One of the main challenges in developing a robust and predictive theory of deep learning is that we do not have a comprehensive mathematical formalism with which to describe the problem. In this talk, I will discuss aspects of random matrix theory and free probability theory and argue that these tools should be considered as important elements of such a formalism. I will present three case studies showcasing the power of these tools, demonstrating that they can provide robust characterizations of the loss landscape, accurately predict model performance, and significantly reduce training time.
Readings for this lecture
Jeffrey Pennington is a Research Scientist at Google Brain, New York City. Prior to this, he was a postdoctoral fellow at Stanford University, as a member of the Stanford Artificial Intelligence Laboratory in the Natural Language Processing (NLP) group. He received his Ph.D. in theoretical particle physics from Stanford University while working at the SLAC National Accelerator Laboratory.

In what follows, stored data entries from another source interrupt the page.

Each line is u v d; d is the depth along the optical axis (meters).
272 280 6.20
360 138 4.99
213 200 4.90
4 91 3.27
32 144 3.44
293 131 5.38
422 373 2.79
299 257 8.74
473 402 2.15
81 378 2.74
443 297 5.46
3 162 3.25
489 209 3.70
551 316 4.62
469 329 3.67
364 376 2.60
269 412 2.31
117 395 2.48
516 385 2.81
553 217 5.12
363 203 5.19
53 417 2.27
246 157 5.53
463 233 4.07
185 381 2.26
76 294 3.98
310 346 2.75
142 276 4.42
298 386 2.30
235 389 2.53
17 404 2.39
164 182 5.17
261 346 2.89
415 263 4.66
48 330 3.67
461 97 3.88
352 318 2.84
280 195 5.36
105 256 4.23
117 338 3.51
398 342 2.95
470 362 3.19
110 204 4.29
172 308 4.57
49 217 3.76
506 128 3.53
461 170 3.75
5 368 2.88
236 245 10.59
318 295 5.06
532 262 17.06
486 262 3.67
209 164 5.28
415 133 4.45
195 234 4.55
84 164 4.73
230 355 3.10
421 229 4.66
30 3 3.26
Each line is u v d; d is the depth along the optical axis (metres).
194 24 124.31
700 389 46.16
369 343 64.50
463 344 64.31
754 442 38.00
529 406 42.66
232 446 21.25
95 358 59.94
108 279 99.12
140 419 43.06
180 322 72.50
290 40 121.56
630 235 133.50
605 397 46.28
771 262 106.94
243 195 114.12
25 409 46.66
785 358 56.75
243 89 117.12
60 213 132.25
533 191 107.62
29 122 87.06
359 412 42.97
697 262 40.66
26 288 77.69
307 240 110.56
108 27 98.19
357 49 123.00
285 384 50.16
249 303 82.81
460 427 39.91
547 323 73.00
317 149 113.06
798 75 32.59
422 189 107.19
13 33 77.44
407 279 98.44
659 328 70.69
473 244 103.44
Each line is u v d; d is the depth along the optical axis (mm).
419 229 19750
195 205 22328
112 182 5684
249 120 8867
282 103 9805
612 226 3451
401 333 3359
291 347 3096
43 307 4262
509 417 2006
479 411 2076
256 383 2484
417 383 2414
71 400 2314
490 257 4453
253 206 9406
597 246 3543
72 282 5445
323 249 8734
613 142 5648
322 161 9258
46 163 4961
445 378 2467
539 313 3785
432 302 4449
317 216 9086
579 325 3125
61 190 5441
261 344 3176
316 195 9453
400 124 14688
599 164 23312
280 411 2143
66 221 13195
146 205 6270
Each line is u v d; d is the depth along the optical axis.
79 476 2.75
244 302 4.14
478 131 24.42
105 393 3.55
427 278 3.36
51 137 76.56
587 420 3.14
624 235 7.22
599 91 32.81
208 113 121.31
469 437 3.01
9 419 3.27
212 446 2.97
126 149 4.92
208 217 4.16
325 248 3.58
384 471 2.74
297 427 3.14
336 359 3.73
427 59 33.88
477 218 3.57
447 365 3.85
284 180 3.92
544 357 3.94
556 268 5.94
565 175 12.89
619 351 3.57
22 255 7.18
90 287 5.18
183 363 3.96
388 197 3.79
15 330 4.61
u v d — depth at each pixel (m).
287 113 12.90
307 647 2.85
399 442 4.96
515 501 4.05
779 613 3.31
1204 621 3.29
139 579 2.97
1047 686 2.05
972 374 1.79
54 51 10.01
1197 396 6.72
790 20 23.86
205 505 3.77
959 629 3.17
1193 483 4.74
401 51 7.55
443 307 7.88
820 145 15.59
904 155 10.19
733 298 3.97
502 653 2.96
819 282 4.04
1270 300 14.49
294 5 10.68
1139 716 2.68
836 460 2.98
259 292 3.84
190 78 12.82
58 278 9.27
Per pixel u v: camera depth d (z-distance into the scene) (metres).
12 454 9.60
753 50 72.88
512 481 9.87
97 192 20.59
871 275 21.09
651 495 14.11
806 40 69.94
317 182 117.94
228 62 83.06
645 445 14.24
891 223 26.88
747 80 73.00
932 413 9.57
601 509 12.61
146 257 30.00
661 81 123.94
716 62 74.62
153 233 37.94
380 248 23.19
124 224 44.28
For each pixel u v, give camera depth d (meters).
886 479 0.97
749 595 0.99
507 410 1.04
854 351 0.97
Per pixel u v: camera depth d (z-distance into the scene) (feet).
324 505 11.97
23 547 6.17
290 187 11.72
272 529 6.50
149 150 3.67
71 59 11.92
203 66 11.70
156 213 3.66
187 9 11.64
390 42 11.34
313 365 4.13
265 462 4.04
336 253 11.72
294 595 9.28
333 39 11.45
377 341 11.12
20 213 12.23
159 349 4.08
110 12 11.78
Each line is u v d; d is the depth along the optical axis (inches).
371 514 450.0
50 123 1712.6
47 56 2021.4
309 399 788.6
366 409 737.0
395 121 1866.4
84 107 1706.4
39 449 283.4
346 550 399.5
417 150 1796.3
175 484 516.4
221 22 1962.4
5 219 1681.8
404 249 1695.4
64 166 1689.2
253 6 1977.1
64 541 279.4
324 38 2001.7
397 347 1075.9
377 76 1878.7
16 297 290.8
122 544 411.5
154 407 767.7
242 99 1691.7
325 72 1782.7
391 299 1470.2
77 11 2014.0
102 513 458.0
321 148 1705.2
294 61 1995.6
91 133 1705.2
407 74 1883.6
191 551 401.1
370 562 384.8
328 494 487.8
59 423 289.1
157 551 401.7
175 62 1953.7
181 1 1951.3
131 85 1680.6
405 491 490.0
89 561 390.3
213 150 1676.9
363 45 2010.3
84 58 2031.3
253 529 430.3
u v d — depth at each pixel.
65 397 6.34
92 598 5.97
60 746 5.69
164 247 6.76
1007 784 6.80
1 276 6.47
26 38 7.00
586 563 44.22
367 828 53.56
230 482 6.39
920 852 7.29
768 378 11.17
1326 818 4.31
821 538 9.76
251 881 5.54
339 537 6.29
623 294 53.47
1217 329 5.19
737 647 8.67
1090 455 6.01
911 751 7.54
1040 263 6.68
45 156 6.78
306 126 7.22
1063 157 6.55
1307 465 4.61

Jeffrey’s research interests are multidisciplinary, ranging from the development of calculational techniques in perturbative quantum field theory to the vector representation of words and phrases in NLP to the study of trainability and expressivity in deep learning. Recently, his work has focused on building a set of theoretical tools with which to study deep neural networks. Leveraging techniques from random matrix theory and free probability, Jeffrey has investigated the geometry of neural network loss surfaces and the learning dynamics of very deep neural networks. He has also developed a new framework to begin harnessing the power of random matrix theory in applications with nonlinear dependencies, like deep learning.